Yes I mean, I think we still have some work to do to get the inventory a little bit more balanced appropriately with the sales growth. We are expecting obviously more inventory than last year due to some of the port delays and the opportunities that we have around the tax and the season at the end of January and early February. So we’ll balance what we feel are the appropriate investments to ensure that we’re driving revenue during that holiday which we consider Taxmas a holiday. But then we also know we need to get some balance between the sales and inventory.
Thank you very much – I’m sorry?
I was just going to say on a per store basis Sam, we're up 7% and we feel like we need to be up a little bit per store, especially with the work that we're doing on in-stock and making sure that we have product to replenish those stores. So we want to be higher than last year on a per store basis.
[Operator Instructions] And our next question is a follow-up question from the line of Peter Benedict with Robert W. Baird. Please proceed with your question.
Hey guys, one quick follow-up on capital allocation. Scott, it looks like the buybacks for this year will probably approach $100 million or so. Is that a sustainable annual level if comps are kind of call it flat to – low single-digits? And can you just talk about your willingness to dip into the revolvers you have out there and anytime going forward? Thank you.
Sure. $100 million of buybacks is not sustainable through the long-term unless we do some borrowing. And so as we look forward we will continue to look at where we are, cash availability and where the stock price is and be opportunistic. If we see an opportunity that makes sense then we will go into the revolver. That's really what it's for and so we will use it if we think it makes sense.
Okay, that's fair enough. Thank you very much.
And our next question comes from the line of Jim Chartier with Monness, Crespi and Hardt. Please proceed with your question.
All right, thanks for taking my questions. First on the guidance, I just want to clarify does it exclude the $0.05 from the legal settlement benefit?
No, it includes the $0.05.
Okay. So third quarter is $0.79 in your guidance?
Okay. And then does your guidance include any additional share repurchases?
Minimal for the fourth quarter. Obviously we have made a big buyback in the third quarter, so you should expect that to moderate quite a bit in the fourth quarter.
And then on the comp sales to date trend you mentioned weather and then a launch shift impact. Was the major impact from the launch or was it primarily weather, could you quantify what the impact of the launch shift was?
Yes, about 75% of the current decline is weather related.

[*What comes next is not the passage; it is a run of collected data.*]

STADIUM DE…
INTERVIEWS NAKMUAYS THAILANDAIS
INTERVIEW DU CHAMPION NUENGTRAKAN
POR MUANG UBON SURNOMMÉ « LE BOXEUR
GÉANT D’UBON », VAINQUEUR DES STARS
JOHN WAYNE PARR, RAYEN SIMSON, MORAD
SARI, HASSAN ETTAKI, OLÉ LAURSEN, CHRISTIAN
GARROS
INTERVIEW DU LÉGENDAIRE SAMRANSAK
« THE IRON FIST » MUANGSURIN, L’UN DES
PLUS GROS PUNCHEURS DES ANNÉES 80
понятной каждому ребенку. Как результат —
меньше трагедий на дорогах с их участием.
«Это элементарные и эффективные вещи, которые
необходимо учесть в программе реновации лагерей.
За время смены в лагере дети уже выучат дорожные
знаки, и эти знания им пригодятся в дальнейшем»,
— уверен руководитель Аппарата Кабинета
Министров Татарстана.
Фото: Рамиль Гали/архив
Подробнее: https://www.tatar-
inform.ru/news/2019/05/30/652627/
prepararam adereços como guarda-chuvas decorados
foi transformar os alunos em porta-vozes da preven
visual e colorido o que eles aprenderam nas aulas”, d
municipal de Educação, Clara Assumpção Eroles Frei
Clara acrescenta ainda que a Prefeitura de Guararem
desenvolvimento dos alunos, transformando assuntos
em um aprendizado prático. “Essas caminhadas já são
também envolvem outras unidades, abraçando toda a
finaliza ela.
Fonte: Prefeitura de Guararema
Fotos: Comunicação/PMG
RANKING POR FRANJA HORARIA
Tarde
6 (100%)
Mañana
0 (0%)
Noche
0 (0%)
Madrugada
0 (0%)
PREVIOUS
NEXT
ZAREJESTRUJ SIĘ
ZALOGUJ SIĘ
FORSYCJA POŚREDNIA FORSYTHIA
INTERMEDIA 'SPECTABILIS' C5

Great. And then finally last quarter you talked about opportunity in bottoms as well as wearables. Just curious how that played out in third quarter and how you’re feeling of about those initiatives for fourth quarter?
The bottoms category was excellent during the third quarter. We still see it as one of our fastest-growing categories. It was impacted to a degree by weather but we still saw really nice growth. Our deliveries on wearables we are in business now with our first vendor with two more vendors delivering within the next 10 days to two weeks. So we expect that category to perform overall and we’re going to certainly looking forward to having that in our stores.
And then on both of those how much benefit do you expect from those in 2016?
The bigger driver will certainly be us moving our apparel business forward. Without question we would expect the wearable business to have less of an impact than the improvements in apparel.
Great, thanks and best of luck.
And Mr. Rosenthal, there are no further questions at this time. I will turn the call back to you. Please continue with your closing remarks.
Thank you for your interest in Hibbett Sports. I want to thank our customers for their loyalty, I want to thank our employees for their dedication and I look forward to having all you guys back on our fourth quarter results in March. Thank you.
Ladies and gentlemen, that does conclude the conference call for today. We thank you for your participation and ask that you please disconnect your lines.